I'd play predator, but I have a feeling it will be limited to one or two predators in a 32 man online game. Probably one.


----------



## Verin Asper (Feb 3, 2010)

NewfDraggie said:


> I'd play predator, but I have a feeling it will be limited to one or two predators in a 32 man online game. Probably one.


only need one to rape the rest


----------



## CryoScales (Feb 3, 2010)

NewfDraggie said:


> I'd play predator, but I have a feeling it will be limited to one or two predators in a 32 man online game. Probably one.



Predators aren't some god race that everyone groans about when you play them. They are just another race, nothing more nothing less. In a multiplayer match in AVP2 you can easily down a Predator using the Smartgun or the Pulse rifle. A good Predator uses tactics to his advantage, tactics you use in conventional FPS games. It's just different in the fact that the marine has to use his high powered weaponry to aid him, while the predator has to rely on stealth.

Honestly I recommend playing the original games to properly see how they balanced the races. The Predators do have overpowered weaponry. But it's not used in the conventional way like in proper FPS games where you can use them continuously.

● **Task instructions**:
A – For each statement about the forum thread on playing Predator, answer yes or no depending on whether it agrees with the thread, and quote the words that decide it. (i) CryoScales says a Predator can be downed with the Smartgun or the Pulse rifle in an AVP2 multiplayer match. (ii) CryoScales says the Predators' weaponry is not overpowered. (iii) NewfDraggie expects more than two predators to be allowed in a 32-player online game.
B – Extend the forum thread on playing Predator, picking up right after its final sentence.
The listing plays no part in this exercise.

● **Entries provided**:
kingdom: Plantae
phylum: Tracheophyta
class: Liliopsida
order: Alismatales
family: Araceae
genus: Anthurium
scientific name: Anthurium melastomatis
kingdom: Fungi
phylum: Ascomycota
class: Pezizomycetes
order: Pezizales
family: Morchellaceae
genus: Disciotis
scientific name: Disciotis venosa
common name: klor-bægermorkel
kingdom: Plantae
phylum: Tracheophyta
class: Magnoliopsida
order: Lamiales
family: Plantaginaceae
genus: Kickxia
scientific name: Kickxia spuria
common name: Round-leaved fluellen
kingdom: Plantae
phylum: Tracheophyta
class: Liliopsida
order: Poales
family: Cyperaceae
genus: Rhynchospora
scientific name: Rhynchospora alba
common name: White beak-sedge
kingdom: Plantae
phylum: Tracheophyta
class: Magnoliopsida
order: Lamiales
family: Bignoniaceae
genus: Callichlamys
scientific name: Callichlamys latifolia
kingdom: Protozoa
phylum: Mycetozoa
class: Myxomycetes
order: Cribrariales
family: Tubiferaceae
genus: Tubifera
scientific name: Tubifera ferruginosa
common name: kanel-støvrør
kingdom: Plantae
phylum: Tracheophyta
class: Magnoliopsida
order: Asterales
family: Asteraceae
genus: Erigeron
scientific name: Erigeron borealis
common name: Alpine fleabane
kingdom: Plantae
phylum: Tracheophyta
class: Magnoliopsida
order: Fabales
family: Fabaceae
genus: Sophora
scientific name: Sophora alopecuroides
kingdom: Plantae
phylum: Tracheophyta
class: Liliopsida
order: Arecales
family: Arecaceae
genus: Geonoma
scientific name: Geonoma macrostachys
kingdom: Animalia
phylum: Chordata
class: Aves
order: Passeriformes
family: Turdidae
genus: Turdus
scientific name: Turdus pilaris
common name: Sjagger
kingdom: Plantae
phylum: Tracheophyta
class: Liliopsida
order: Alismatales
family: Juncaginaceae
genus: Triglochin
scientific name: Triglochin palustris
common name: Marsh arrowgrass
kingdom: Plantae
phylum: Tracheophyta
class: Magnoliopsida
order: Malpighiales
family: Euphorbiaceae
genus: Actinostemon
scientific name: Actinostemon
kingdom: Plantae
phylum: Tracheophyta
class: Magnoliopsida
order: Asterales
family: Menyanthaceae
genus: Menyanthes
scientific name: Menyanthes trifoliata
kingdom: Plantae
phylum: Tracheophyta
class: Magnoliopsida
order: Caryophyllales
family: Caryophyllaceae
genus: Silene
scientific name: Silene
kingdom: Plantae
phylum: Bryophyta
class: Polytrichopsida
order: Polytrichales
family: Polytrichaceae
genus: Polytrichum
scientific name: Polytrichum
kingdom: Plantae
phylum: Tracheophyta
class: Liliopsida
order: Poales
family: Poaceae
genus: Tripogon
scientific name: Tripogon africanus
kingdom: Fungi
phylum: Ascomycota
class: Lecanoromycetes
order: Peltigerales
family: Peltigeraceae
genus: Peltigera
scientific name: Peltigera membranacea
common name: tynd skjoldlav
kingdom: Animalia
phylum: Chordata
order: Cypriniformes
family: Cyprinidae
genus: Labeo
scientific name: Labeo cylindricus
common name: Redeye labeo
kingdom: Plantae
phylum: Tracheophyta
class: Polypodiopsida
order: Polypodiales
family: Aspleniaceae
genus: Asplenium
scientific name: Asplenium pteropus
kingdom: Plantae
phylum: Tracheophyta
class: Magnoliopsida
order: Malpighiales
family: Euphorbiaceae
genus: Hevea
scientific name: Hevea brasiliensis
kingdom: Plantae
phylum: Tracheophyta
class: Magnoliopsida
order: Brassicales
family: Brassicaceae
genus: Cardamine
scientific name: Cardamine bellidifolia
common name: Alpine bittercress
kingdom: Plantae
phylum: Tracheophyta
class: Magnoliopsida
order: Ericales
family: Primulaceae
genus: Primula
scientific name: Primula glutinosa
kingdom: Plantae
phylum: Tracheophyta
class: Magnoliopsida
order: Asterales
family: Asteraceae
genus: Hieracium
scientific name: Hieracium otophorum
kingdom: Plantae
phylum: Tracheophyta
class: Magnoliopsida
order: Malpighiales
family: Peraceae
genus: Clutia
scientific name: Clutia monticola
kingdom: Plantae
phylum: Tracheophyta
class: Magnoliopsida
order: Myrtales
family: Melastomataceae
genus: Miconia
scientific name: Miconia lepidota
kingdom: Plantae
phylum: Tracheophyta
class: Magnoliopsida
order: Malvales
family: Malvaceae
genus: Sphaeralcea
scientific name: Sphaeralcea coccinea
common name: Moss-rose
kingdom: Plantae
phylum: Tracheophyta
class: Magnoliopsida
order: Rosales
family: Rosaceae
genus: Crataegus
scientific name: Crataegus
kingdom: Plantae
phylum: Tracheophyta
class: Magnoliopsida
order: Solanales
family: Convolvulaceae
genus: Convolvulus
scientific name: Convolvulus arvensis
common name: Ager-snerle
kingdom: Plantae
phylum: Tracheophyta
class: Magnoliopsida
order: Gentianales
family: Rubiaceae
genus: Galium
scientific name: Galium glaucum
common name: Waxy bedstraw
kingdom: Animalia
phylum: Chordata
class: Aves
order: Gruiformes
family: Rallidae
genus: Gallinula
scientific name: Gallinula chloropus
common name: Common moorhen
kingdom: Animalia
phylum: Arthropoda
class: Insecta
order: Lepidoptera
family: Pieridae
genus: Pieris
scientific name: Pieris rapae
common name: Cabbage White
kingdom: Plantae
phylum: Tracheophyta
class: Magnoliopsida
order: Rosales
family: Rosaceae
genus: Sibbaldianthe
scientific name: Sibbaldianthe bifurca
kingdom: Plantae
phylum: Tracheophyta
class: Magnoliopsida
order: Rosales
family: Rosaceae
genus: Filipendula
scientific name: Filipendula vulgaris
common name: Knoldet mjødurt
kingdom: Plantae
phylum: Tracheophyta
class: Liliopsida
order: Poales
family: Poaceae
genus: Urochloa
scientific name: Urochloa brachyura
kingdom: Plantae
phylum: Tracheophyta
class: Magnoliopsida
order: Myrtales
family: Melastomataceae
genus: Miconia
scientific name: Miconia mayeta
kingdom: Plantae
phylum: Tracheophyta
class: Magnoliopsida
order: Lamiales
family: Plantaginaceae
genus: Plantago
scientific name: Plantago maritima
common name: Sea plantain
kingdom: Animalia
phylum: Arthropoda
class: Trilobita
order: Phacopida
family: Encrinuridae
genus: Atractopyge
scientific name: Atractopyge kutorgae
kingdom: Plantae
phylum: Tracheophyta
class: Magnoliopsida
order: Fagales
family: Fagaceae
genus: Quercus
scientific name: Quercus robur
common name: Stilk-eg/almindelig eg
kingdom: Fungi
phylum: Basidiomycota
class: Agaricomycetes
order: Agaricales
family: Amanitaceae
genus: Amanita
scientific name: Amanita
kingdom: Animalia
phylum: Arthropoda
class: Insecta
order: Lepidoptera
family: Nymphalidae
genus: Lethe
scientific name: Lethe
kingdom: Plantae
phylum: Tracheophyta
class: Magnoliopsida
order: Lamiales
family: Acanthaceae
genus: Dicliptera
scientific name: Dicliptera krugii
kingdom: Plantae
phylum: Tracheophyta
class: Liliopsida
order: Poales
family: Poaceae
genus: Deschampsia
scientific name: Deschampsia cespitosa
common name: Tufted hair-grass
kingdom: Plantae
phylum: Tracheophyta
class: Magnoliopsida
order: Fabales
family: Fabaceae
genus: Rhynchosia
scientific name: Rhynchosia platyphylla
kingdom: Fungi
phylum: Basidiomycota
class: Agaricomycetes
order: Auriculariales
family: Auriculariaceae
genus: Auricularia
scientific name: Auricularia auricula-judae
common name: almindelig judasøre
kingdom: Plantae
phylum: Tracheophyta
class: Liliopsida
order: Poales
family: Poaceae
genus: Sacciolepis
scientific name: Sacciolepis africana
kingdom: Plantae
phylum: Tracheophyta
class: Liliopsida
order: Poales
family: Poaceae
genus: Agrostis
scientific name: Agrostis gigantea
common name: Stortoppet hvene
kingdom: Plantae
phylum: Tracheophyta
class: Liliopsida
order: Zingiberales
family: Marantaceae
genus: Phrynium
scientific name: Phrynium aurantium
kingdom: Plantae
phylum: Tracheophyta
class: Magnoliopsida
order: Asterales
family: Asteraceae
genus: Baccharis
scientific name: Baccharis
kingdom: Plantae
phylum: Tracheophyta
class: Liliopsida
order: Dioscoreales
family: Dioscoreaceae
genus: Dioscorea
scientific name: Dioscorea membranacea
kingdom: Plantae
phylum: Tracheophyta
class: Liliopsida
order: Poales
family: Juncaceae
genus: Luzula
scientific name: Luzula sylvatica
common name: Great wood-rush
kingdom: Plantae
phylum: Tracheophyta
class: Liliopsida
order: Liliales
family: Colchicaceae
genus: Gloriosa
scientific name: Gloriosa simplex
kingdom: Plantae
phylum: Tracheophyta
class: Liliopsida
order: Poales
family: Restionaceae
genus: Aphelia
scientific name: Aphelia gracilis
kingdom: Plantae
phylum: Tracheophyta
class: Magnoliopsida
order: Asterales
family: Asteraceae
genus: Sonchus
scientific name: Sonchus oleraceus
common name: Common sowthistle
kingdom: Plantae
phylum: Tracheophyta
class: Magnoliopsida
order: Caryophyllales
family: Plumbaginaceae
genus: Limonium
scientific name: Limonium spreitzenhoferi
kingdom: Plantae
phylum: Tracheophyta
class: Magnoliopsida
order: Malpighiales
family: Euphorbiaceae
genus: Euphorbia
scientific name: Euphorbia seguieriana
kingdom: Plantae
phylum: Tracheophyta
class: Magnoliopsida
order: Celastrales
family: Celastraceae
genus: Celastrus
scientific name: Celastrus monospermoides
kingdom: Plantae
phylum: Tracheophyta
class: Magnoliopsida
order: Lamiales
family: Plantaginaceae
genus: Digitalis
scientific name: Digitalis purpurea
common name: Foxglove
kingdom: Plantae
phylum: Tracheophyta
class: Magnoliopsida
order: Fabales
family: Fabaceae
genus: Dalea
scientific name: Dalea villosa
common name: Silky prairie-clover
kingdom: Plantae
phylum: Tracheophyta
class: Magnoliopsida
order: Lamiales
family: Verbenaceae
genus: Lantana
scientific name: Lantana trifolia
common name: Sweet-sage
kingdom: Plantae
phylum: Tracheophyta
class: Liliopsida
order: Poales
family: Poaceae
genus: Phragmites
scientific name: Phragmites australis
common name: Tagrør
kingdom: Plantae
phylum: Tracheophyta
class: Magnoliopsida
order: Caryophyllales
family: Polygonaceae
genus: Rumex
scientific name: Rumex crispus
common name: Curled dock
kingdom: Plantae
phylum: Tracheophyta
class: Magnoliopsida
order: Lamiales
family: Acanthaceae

● **Answers to the tasks**:
A –
(i) Yes: "In a multiplayer match in AVP2 you can easily down a Predator using the Smartgun or the Pulse rifle."
(ii) No: "The Predators do have overpowered weaponry."
(iii) No: "I have a feeling it will be limited to one or two predators in a 32 man online game. Probably one."

B –
Crysix Corps said:


> only need one to rape the rest



Every time I play a Marine in AVP1 or 2 I always manage to beat a LOT of predator players. It's not that hard, since you just need the Smartgun's epic tracking system. Or better yet use your eyes and use your peripheral vision a little. Sure it takes practice but you can easily snipe a predator from across the map whilst he is cloaked by doing so.

Plus the majority of them are new players who don't know jack about how to play one either. Cloaking and trying to whack people with the wristblades.



Blainthepain said:


> the only thing im worried about as a marine is the whole trophie kill thing. I know aliens and predators got em but i dont think a marine can grap anything and rip it apart. they might be able to pin it and shoot the crap out of it but every marine that did that to aliens in the movies got acid all over em.



You forget that Aliens and Predators have the trophy kill thing to benefit themselves in ways the Marine doesn't. Such as in the Predator's case, using more of his weapons or in the Alien's case getting health. In the previous games the Alien would have to eat bodies inorder to heal. I am guessing the trophy kill would properly replace this.


----------



## lilEmber (Feb 3, 2010)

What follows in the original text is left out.